→ Extract to read

==*==

City Manager Tom Bonfield’s proposed budget could give Durham residents new lights at two parks’ baseball fields, air-conditioning fixes at two indoor pools, $500,000 worth of sidewalk repairs and a number of other upgrades and project starts around town.
Those are on a to-do list for capital improvements, totaling $11.7 million from the $170.2-million general fund that pays for day-to-day city operations.
Aside from $760,000 worth of new sidewalks, next year’s list does not include any of the 10 big-ticket projects City Council members gave priority rankings to earlier this year.
With the current property-tax rate and financing formula for capital improvements, the council’s top three projects – high-priority new sidewalks ($15 million), infrastructure for light-rail stations ($24.8 million) and a multi-field athletic complex ($15 million) – could get done within the next 10 years.
Never miss a local story.
Besides those three, capital improvements through fiscal 2024-25 could see a new fire station, bridge repairs, dirt streets paved, more sidewalks repaired and assorted other projects.
But they don’t include such talked-about projects as:
▪ A new aquatics center (estimated $25 million);
▪ A new downtown parking garage ($4.6 million);
▪ Converting the Downtown Loop to two-way traffic ($12 million).
Those, among other capital projects, could be accomplished within the next 10 years by adding a dedicated penny to the property-tax rate, according to projections the council saw during this week’s city budget meetings.
Assistant Budget Director John Allore cautioned that those projections are highly speculative at this point, and the more ambitious list still leaves out an estimated $78 million worth of new greenways, recreation centers, fire stations and other projects one city department or another, and/or citizens, have asked for.
Debt and taxes
The city’s ability to pay for capital projects depends on its capacity to borrow money. Finance Director David Boyd has suggested, and the City Council has supported, dedicating a set amount of the property-tax rate to be used for capital projects, debt service or direct spending.
The city’s current property-tax rate, which remains the same in the proposed 2015-16 budget, is 59.12 cents per $100 of property valuation. The proposed budget dedicates 13.02 cents of that rate to debt service, enough to finance about $9 million a year for new capital improvements not covered by other dedicated city revenue, such as parking fees and bonds, or money from state and federal sources, such as road-improvement grants.
Another cent on the tax rate, or 14.02 cents for debt, would allow for about $20 million a year, according to finance and budget department projections. The penny might have been available, except that the proposed budget takes one cent away from debt service to cover revenue lost by the state legislature’s abolition of municipal business-license fees.
So, the city leadership is left with decisions to make on which projects it – and the taxpaying public – most want to get done, and how to pay for them.
“I do think there is a lot of demand in the city and a lot of interest in greenway trails. ... We ought to be thinking about that and trying to get them on this list,” Councilman Steve Schewel said.
“I’m hearing a lot about changing the Downtown Loop,” said Councilman Eugene Brown.
“I’m hearing a lot about garages,” said Mayor Bill Bell.

==*==

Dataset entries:

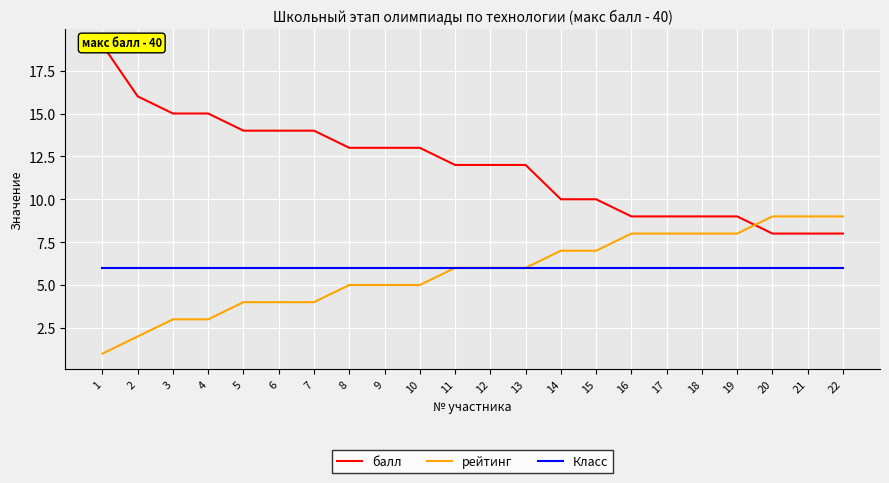

True or false: Класс and рейтинг intersect in this chart.

False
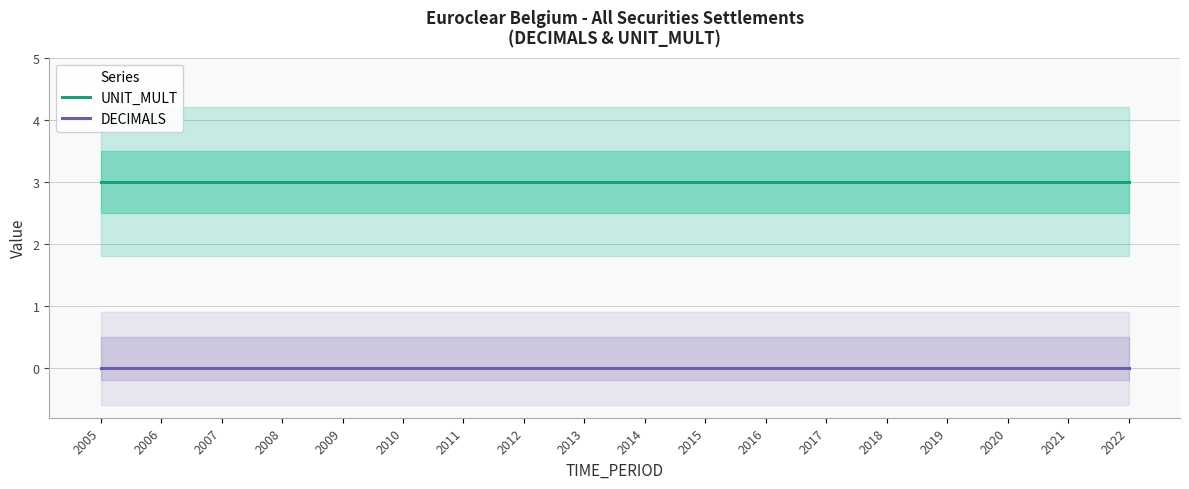

Reading left to right, extract all data points from this chart.

UNIT_MULT: 2005=3	2006=3	2007=3	2008=3	2009=3	2010=3	2011=3	2012=3	2013=3	2014=3	2015=3	2016=3	2017=3	2018=3	2019=3	2020=3	2021=3	2022=3
DECIMALS: 2005=0	2006=0	2007=0	2008=0	2009=0	2010=0	2011=0	2012=0	2013=0	2014=0	2015=0	2016=0	2017=0	2018=0	2019=0	2020=0	2021=0	2022=0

==*==

→ Work to complete
Pick up the article on Durham's proposed capital improvements budget right after its final sentence and keep writing it.

→ Answer to this exercise
Not this budget
Ultimately, as Bonfield pointed out, the city’s capacity to pay for capital improvements depends on the taxes the council is willing to raise.
Currently, the city has a fund balance, or cash reserve, well above its target level, which could be tapped for some projects. Boyd, though, raised a point:
“I wouldn’t be doing my job if I didn’t caution you about going to that well,” he said. “It is something our (credit) ratings agency friends look at very closely – are you building it or are you using it?” The better the city’s credit, the less it costs to borrow money.
Also, Boyd said, figures projected out in the 10-year capital project plans are just estimates, subject to inflation, construction-cost changes and other contingencies between now and the times money is actually to be spent.
“In longer term capital planning ... we have had to make some placeholder decisions. Once past 2016 and ’17, some numbers are just that, placeholders,” Boyd said.
“We need to find time as a council to talk about what we want to see funded,” said Bell, who said he favors a bond referendum for particular capital projects over raising the tax rate.
“Everybody doesn’t want swimming pools,” he said.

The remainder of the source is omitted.